#### Your objective:
Exactly as shown, give the full listing again.
────
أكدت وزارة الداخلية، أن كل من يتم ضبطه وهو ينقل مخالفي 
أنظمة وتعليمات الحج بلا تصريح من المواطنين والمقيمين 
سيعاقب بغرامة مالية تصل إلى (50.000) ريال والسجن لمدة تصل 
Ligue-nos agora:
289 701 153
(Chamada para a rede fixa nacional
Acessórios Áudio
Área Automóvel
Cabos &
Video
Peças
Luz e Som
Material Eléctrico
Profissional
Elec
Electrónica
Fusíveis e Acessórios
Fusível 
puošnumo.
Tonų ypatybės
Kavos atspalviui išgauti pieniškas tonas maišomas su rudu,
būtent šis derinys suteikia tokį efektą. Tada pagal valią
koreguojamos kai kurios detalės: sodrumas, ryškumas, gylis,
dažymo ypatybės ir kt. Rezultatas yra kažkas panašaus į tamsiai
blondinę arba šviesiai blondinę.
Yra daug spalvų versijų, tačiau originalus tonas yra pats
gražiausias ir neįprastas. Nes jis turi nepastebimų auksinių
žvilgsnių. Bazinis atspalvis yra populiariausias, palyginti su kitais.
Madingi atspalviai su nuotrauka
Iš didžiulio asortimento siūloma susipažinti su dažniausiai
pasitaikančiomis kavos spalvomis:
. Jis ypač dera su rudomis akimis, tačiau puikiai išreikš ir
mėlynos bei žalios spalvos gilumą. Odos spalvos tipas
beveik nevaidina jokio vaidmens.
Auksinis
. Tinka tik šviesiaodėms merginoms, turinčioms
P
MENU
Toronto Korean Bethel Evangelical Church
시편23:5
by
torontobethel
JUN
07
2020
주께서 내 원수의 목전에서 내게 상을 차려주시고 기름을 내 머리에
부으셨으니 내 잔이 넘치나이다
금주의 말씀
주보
────
#### Solved problem:
أكدت وزارة الداخلية، أن كل من يتم ضبطه وهو ينقل مخالفي 
أنظمة وتعليمات الحج بلا تصريح من المواطنين والمقيمين 
سيعاقب بغرامة مالية تصل إلى (50.000) ريال والسجن لمدة تصل 
Ligue-nos agora:
289 701 153
(Chamada para a rede fixa nacional
Acessórios Áudio
Área Automóvel
Cabos &
Video
Peças
Luz e Som
Material Eléctrico
Profissional
Elec
Electrónica
Fusíveis e Acessórios
Fusível 
puošnumo.
Tonų ypatybės
Kavos atspalviui išgauti pieniškas tonas maišomas su rudu,
būtent šis derinys suteikia tokį efektą. Tada pagal valią
koreguojamos kai kurios detalės: sodrumas, ryškumas, gylis,
dažymo ypatybės ir kt. Rezultatas yra kažkas panašaus į tamsiai
blondinę arba šviesiai blondinę.
Yra daug spalvų versijų, tačiau originalus tonas yra pats
gražiausias ir neįprastas. Nes jis turi nepastebimų auksinių
žvilgsnių. Bazinis atspalvis yra populiariausias, palyginti su kitais.
Madingi atspalviai su nuotrauka
Iš didžiulio asortimento siūloma susipažinti su dažniausiai
pasitaikančiomis kavos spalvomis:
. Jis ypač dera su rudomis akimis, tačiau puikiai išreikš ir
mėlynos bei žalios spalvos gilumą. Odos spalvos tipas
beveik nevaidina jokio vaidmens.
Auksinis
. Tinka tik šviesiaodėms merginoms, turinčioms
P
MENU
Toronto Korean Bethel Evangelical Church
시편23:5
by
torontobethel
JUN
07
2020
주께서 내 원수의 목전에서 내게 상을 차려주시고 기름을 내 머리에
부으셨으니 내 잔이 넘치나이다
금주의 말씀
주보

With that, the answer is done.